Un livre édité par l’académicien Nicolás Rojas, de l’Université Alberto Hurtado, et José Tomás Vicuña, directeur national du Service des migrants jésuites, a révélé que les immigrants contribuent pour plus de 680 milliards au PIB chilien.

Le livre «Migration au Chili: preuves et mythes d’une nouvelle réalité » indique que les immigrants ont fourni près de 0,4% du produit intérieur brut du pays. Les données sont révélées dans le chapitre « contribution fiscale nette de l’immigration au Chili ».

Pourtant, ce pays avait tenté de durcir les conditions d’entrée et de résidence pour les étrangers aspirants à vivre au Chili, sous la houlette du Président Sebastian Piñera.

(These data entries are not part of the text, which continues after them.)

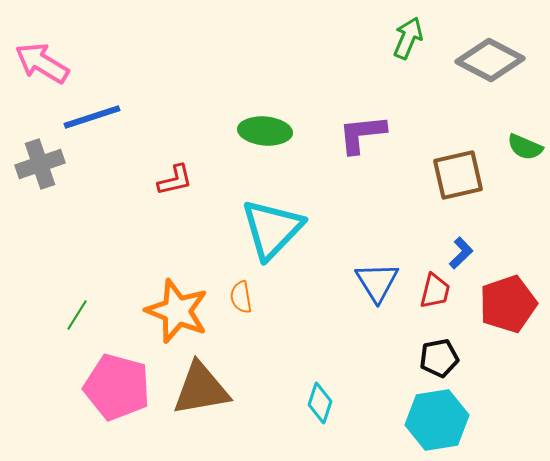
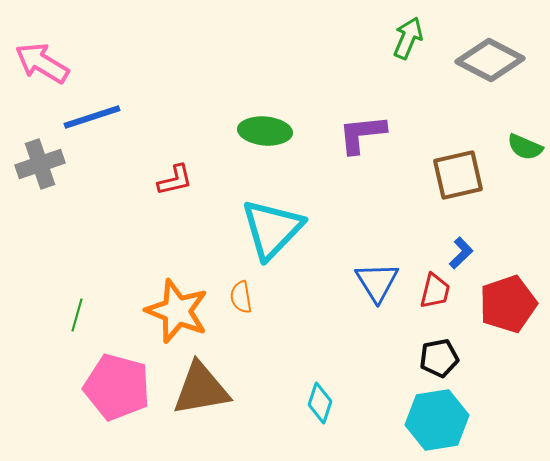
green line: rotated 16 degrees counterclockwise
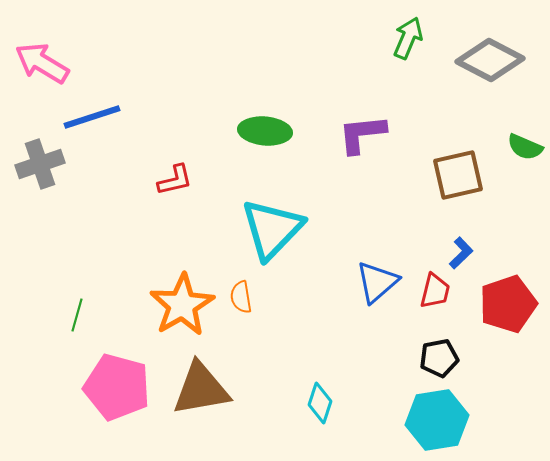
blue triangle: rotated 21 degrees clockwise
orange star: moved 5 px right, 6 px up; rotated 20 degrees clockwise
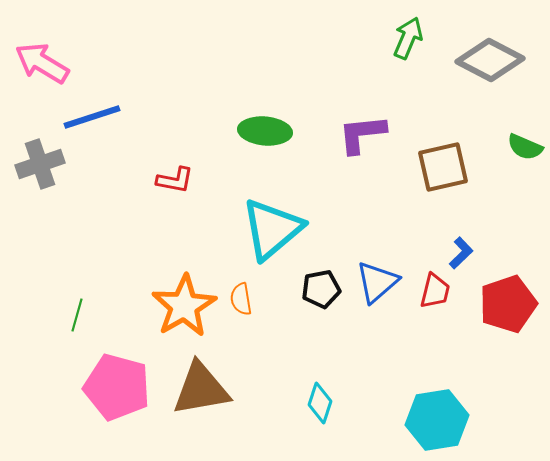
brown square: moved 15 px left, 8 px up
red L-shape: rotated 24 degrees clockwise
cyan triangle: rotated 6 degrees clockwise
orange semicircle: moved 2 px down
orange star: moved 2 px right, 1 px down
black pentagon: moved 118 px left, 69 px up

Ces nouvelles lois portaient sur trois points essentiels :
Le visa touriste : valable 90 jours, il interdira formellement l’exercice d’une activité rémunérée sur le territoire chilien. Mais surtout, les détenteurs de ce visa ne pourront pas le faire évoluer en un autre type de visa sur le territoire chilien. Toute demande d’un nouveau visa, d’une autre nature, devra se faire dans leur pays d’origine, comme par exemple la France si cette personne est française.

Le visa de résidence temporaire : valable pour une période de temps limité, il concerne les étrangers souhaitant venir au Chili pour travailler, étudier, rejoindre un proche de nationalité chilienne ou en possession d’un visa de résidence permanente, ou encore pour répondre à des besoins humanitaires.

Principal changement ? Comme pour le visa touriste, la demande devra se faire en dehors des frontières chiliennes, auprès des autorités de votre pays d’origine, et donc en amont de votre arrivée au Chili.

Le visa de résidence permanente : accessible aux personnes ayant déjà eu un visa de résidence temporaire, la demande d’un visa de résidence permanente pourra s’accompagner d’une demande d’obtention de la nationalité chilienne. Seule condition ? La demande doit s’effectuer au moins 5 ans après la date du premier tampon chilien apposé sur le passeport, lors de l’obtention du premier visa.

Les chercheurs Bastién Maire et José Tessada affirment : «la principale contribution de notre résultat est de fournir des chiffres et des éléments concrets dans le débat sur la contribution fiscale de la migration. ».